** Opening Records shown block **

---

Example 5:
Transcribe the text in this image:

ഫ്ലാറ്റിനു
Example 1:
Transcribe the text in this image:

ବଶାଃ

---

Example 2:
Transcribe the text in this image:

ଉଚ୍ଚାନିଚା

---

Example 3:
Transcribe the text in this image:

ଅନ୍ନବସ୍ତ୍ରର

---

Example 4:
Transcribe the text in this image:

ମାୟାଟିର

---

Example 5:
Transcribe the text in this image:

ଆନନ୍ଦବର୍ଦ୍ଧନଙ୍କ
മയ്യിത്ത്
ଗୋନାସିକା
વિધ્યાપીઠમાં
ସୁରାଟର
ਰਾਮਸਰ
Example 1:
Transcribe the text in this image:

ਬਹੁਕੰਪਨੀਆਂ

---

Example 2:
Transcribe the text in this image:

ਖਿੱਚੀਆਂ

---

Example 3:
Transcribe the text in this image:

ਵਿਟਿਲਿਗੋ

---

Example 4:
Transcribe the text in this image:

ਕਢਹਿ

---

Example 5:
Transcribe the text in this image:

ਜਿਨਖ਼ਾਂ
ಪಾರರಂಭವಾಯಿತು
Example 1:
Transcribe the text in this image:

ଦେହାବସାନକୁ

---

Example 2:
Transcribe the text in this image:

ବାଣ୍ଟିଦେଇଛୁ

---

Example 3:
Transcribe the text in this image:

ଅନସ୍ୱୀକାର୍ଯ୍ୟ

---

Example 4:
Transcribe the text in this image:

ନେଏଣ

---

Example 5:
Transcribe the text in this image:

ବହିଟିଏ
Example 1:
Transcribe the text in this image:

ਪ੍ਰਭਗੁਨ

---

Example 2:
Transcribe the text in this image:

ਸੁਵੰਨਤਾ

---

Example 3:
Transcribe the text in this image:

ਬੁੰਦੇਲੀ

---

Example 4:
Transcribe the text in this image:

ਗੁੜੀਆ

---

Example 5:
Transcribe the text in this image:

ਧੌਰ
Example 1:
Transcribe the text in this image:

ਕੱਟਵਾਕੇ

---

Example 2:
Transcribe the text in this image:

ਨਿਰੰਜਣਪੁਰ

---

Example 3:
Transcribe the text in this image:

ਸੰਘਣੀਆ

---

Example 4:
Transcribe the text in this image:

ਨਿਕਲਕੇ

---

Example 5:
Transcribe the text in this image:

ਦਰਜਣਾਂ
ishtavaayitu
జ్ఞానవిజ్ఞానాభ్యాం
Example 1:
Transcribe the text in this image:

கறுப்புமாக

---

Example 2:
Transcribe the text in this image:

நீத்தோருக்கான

** Closing Records shown block **

■ Work instruction
Every entry needs to be retyped exactly.

■ Written answer
---

Example 5:
Transcribe the text in this image:

ഫ്ലാറ്റിനു
Example 1:
Transcribe the text in this image:

ବଶାଃ

---

Example 2:
Transcribe the text in this image:

ଉଚ୍ଚାନିଚା

---

Example 3:
Transcribe the text in this image:

ଅନ୍ନବସ୍ତ୍ରର

---

Example 4:
Transcribe the text in this image:

ମାୟାଟିର

---

Example 5:
Transcribe the text in this image:

ଆନନ୍ଦବର୍ଦ୍ଧନଙ୍କ
മയ്യിത്ത്
ଗୋନାସିକା
વિધ્યાપીઠમાં
ସୁରାଟର
ਰਾਮਸਰ
Example 1:
Transcribe the text in this image:

ਬਹੁਕੰਪਨੀਆਂ

---

Example 2:
Transcribe the text in this image:

ਖਿੱਚੀਆਂ

---

Example 3:
Transcribe the text in this image:

ਵਿਟਿਲਿਗੋ

---

Example 4:
Transcribe the text in this image:

ਕਢਹਿ

---

Example 5:
Transcribe the text in this image:

ਜਿਨਖ਼ਾਂ
ಪಾರರಂಭವಾಯಿತು
Example 1:
Transcribe the text in this image:

ଦେହାବସାନକୁ

---

Example 2:
Transcribe the text in this image:

ବାଣ୍ଟିଦେଇଛୁ

---

Example 3:
Transcribe the text in this image:

ଅନସ୍ୱୀକାର୍ଯ୍ୟ

---

Example 4:
Transcribe the text in this image:

ନେଏଣ

---

Example 5:
Transcribe the text in this image:

ବହିଟିଏ
Example 1:
Transcribe the text in this image:

ਪ੍ਰਭਗੁਨ

---

Example 2:
Transcribe the text in this image:

ਸੁਵੰਨਤਾ

---

Example 3:
Transcribe the text in this image:

ਬੁੰਦੇਲੀ

---

Example 4:
Transcribe the text in this image:

ਗੁੜੀਆ

---

Example 5:
Transcribe the text in this image:

ਧੌਰ
Example 1:
Transcribe the text in this image:

ਕੱਟਵਾਕੇ

---

Example 2:
Transcribe the text in this image:

ਨਿਰੰਜਣਪੁਰ

---

Example 3:
Transcribe the text in this image:

ਸੰਘਣੀਆ

---

Example 4:
Transcribe the text in this image:

ਨਿਕਲਕੇ

---

Example 5:
Transcribe the text in this image:

ਦਰਜਣਾਂ
ishtavaayitu
జ్ఞానవిజ్ఞానాభ్యాం
Example 1:
Transcribe the text in this image:

கறுப்புமாக

---

Example 2:
Transcribe the text in this image:

நீத்தோருக்கான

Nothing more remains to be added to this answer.